## Required work
Copy, exactly and without additions, every line in the records below from the one holding "This Review found" through the one holding "Page 11 of 29", both ends included.

## Saved data entries
---*---

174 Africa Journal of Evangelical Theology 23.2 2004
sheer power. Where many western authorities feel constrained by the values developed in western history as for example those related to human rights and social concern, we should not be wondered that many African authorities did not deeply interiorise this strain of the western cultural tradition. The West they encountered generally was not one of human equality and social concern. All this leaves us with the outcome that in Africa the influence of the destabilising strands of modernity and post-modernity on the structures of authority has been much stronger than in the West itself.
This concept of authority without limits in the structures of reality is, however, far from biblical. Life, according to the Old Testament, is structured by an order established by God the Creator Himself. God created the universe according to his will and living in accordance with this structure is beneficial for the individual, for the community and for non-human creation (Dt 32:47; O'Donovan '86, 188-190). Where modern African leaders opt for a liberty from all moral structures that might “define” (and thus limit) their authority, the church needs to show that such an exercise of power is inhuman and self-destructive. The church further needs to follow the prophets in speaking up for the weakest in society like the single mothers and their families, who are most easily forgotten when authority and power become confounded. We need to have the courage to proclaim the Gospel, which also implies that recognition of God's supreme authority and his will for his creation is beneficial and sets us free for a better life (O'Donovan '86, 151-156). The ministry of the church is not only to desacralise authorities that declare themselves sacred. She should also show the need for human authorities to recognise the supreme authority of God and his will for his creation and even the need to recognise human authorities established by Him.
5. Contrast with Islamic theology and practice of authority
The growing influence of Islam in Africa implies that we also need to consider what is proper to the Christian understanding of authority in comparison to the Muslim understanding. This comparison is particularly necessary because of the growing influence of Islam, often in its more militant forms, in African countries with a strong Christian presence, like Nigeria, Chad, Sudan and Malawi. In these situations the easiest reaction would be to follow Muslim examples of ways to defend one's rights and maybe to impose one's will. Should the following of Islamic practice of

---*---

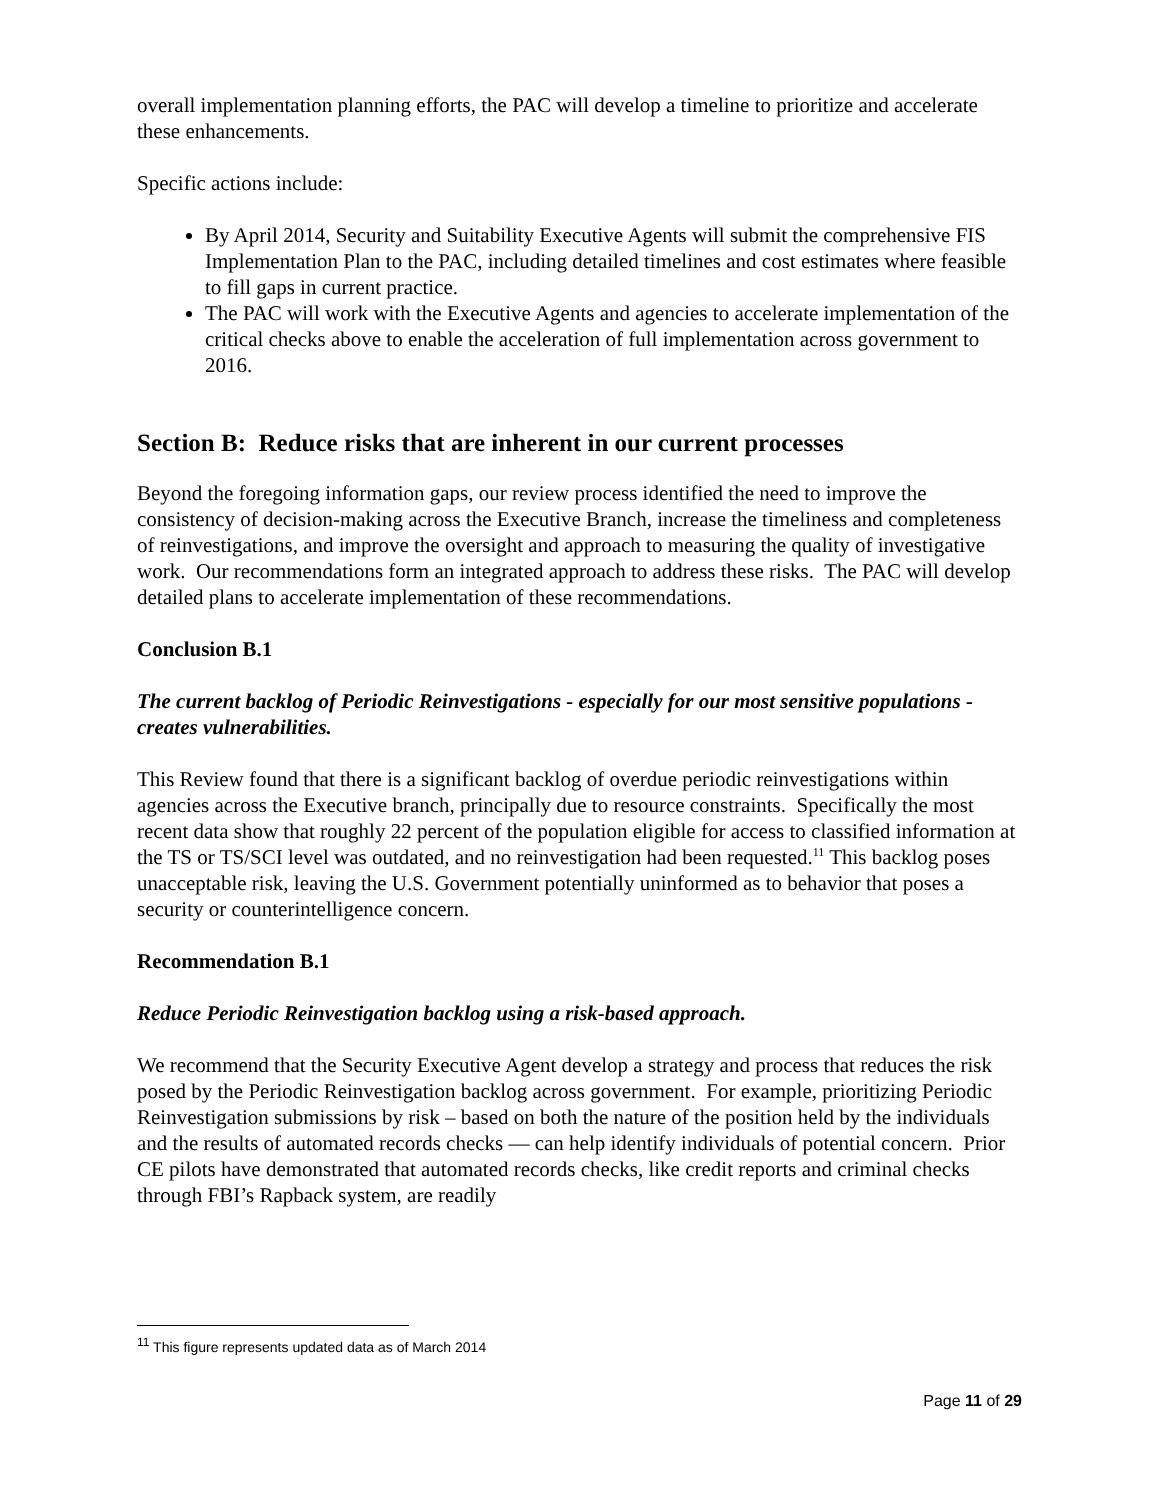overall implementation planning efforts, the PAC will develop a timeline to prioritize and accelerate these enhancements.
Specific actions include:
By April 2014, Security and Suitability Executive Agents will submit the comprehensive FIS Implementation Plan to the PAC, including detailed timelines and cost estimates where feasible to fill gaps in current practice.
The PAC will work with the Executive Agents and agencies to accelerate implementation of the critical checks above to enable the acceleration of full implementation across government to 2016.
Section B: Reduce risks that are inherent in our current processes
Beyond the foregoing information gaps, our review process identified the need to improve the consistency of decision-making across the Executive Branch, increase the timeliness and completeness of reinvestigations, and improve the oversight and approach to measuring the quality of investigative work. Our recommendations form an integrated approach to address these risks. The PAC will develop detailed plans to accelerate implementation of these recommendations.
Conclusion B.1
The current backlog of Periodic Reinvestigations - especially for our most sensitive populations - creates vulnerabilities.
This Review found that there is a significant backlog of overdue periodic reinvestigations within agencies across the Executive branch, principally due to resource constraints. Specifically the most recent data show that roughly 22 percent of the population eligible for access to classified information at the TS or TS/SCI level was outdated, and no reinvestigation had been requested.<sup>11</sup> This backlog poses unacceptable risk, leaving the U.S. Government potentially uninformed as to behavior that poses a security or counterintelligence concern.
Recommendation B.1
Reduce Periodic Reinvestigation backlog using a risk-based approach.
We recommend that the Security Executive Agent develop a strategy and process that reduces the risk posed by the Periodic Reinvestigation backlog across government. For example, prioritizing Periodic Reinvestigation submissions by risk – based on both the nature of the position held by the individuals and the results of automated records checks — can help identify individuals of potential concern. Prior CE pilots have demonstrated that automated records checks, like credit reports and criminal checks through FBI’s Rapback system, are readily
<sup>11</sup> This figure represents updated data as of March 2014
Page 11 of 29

---*---

## Answer to this task
This Review found that there is a significant backlog of overdue periodic reinvestigations within agencies across the Executive branch, principally due to resource constraints. Specifically the most recent data show that roughly 22 percent of the population eligible for access to classified information at the TS or TS/SCI level was outdated, and no reinvestigation had been requested.<sup>11</sup> This backlog poses unacceptable risk, leaving the U.S. Government potentially uninformed as to behavior that poses a security or counterintelligence concern.
Recommendation B.1
Reduce Periodic Reinvestigation backlog using a risk-based approach.
We recommend that the Security Executive Agent develop a strategy and process that reduces the risk posed by the Periodic Reinvestigation backlog across government. For example, prioritizing Periodic Reinvestigation submissions by risk – based on both the nature of the position held by the individuals and the results of automated records checks — can help identify individuals of potential concern. Prior CE pilots have demonstrated that automated records checks, like credit reports and criminal checks through FBI’s Rapback system, are readily
<sup>11</sup> This figure represents updated data as of March 2014
Page 11 of 29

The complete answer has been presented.